# WHAT THE TASK REQUIRES
Every line from the one containing "Nouveau V7)" to the end of the data below should be copied exactly, but pictures should not.
====== MATERIAL FOR THIS EXERCISE ======
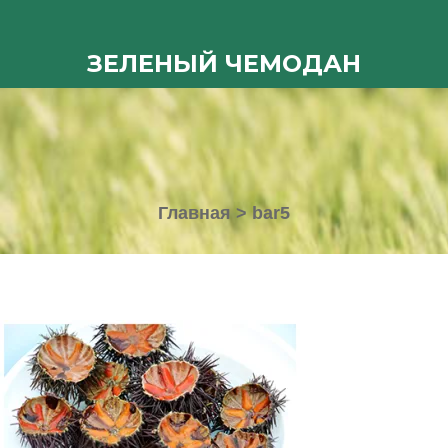
ЗЕЛЕНЫЙ ЧЕМОДАН
Главная
>
bar5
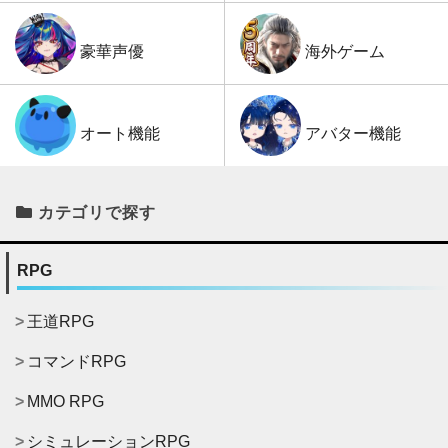
海外ゲーム
豪華声優
アバター機能
オート機能
カテゴリで探す
RPG
王道RPG
コマンドRPG
MMO RPG
シミュレーションRPG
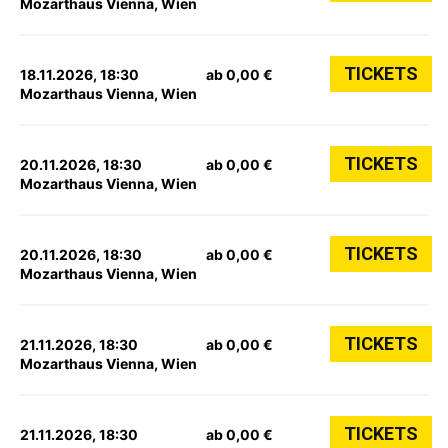
Mozarthaus Vienna, Wien
TICKETS
18.11.2026, 18:30
ab 0,00 €
Mozarthaus Vienna, Wien
TICKETS
20.11.2026, 18:30
ab 0,00 €
Mozarthaus Vienna, Wien
TICKETS
20.11.2026, 18:30
ab 0,00 €
Mozarthaus Vienna, Wien
TICKETS
21.11.2026, 18:30
ab 0,00 €
Mozarthaus Vienna, Wien
TICKETS
21.11.2026, 18:30
ab 0,00 €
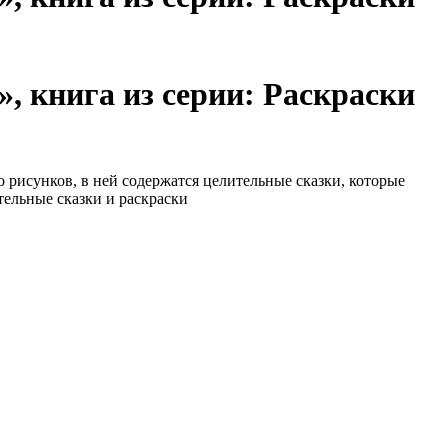
, книга из серии: Раскраски
 рисунков, в ней содержатся целительные сказки, которые
тельные сказки и раскраски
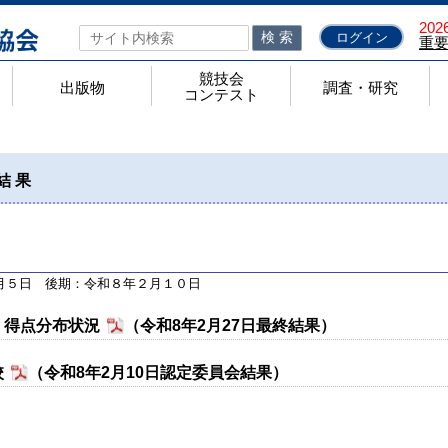
2026
検 索
ログイン
重
競技会
出版物
調査・研究
コンテスト
ト
力テストのページ
順
あるお問合せ
出版物
検定問題集
検定問題集 正誤表一覧
問題集代金一覧
機関誌「工業教育」
きらめく工業高校
全工ノート
競技会コンテスト
高校生ものづくりコンテスト全国大会
高校生ロボット相撲大会
全国製図コンクール
高校生技術アイディアコンテスト全国大会
ジャパンマイコンカーラリー
高校生ロボットアメリカンフットボール全国大会
調査・研究
学科別研究会
国家資格取得状況調査
理工科系大学等進学調査
就職内定状況調査
調査研究部
研究報告
結果
月５日 後期：令和８年２月１０日
・得点分布状況
（令和8年2月27日最終結果）
校
（令和8年2月10日認定委員会結果）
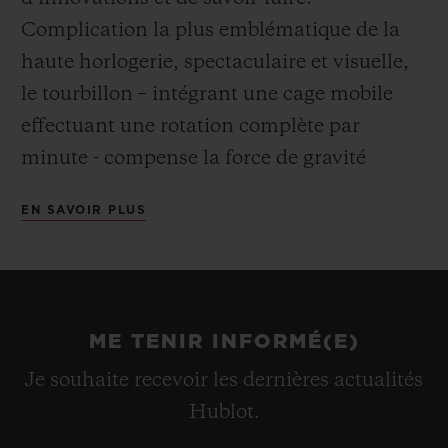
Complication la plus emblématique de la
haute horlogerie, spectaculaire et visuelle,
le tourbillon – intégrant une cage mobile
effectuant une rotation complète par
minute - compense la force de gravité
terrestre pour une précision accrue.
EN SAVOIR PLUS
Développé expressément pour ce boitier de
forme tonneau, le mouvement HUB6020
révèle un cadran heures et minutes
décentrés à 3h, le tourbillon à 6h ainsi
ME TENIR INFORMÉ(E)
qu’un indicateur pour la réserve de marche
Je souhaite recevoir les dernières actualités
de 5 jours à 8h. Remontage manuel via la
Hublot.
grande couronne cannelée.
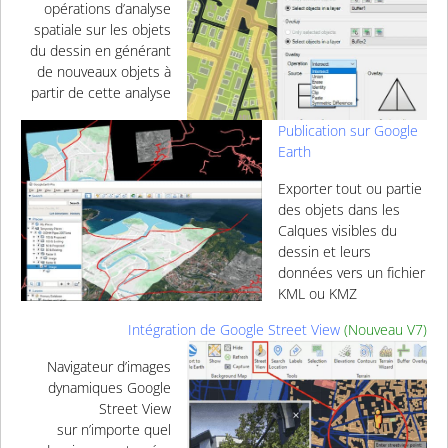
opérations d’analyse
spatiale sur les objets
du dessin en générant
de nouveaux objets à
partir de cette analyse
Publication sur Google
Earth
Exporter tout ou partie
des objets dans les
Calques visibles du
dessin et leurs
données vers un fichier
KML ou KMZ
Intégration de Google Street View
(
Nouveau V7)
Navigateur d’images
dynamiques Google
Street View
sur n’importe quel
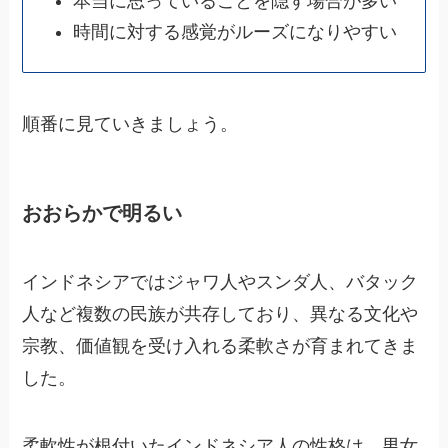
本当に思っていることを隠す場合が多い
時間に対する感覚がルーズになりやすい
順番に見ていきましょう。
おおらかで明るい
インドネシアではジャワ人やスンダ人、バタック
人など複数の民族が共存しており、異なる文化や
宗教、価値観を受け入れる柔軟さが育まれてきま
した。
柔軟性が根付いたインドネシア人の性格は、男女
======
# YOUR RESPONSE
Nouveau V7)
Navigateur d’images
dynamiques Google
Street View
sur n’importe quel
本当に思っていることを隠す場合が多い
時間に対する感覚がルーズになりやすい
順番に見ていきましょう。
おおらかで明るい
インドネシアではジャワ人やスンダ人、バタック
人など複数の民族が共存しており、異なる文化や
宗教、価値観を受け入れる柔軟さが育まれてきま
した。
柔軟性が根付いたインドネシア人の性格は、男女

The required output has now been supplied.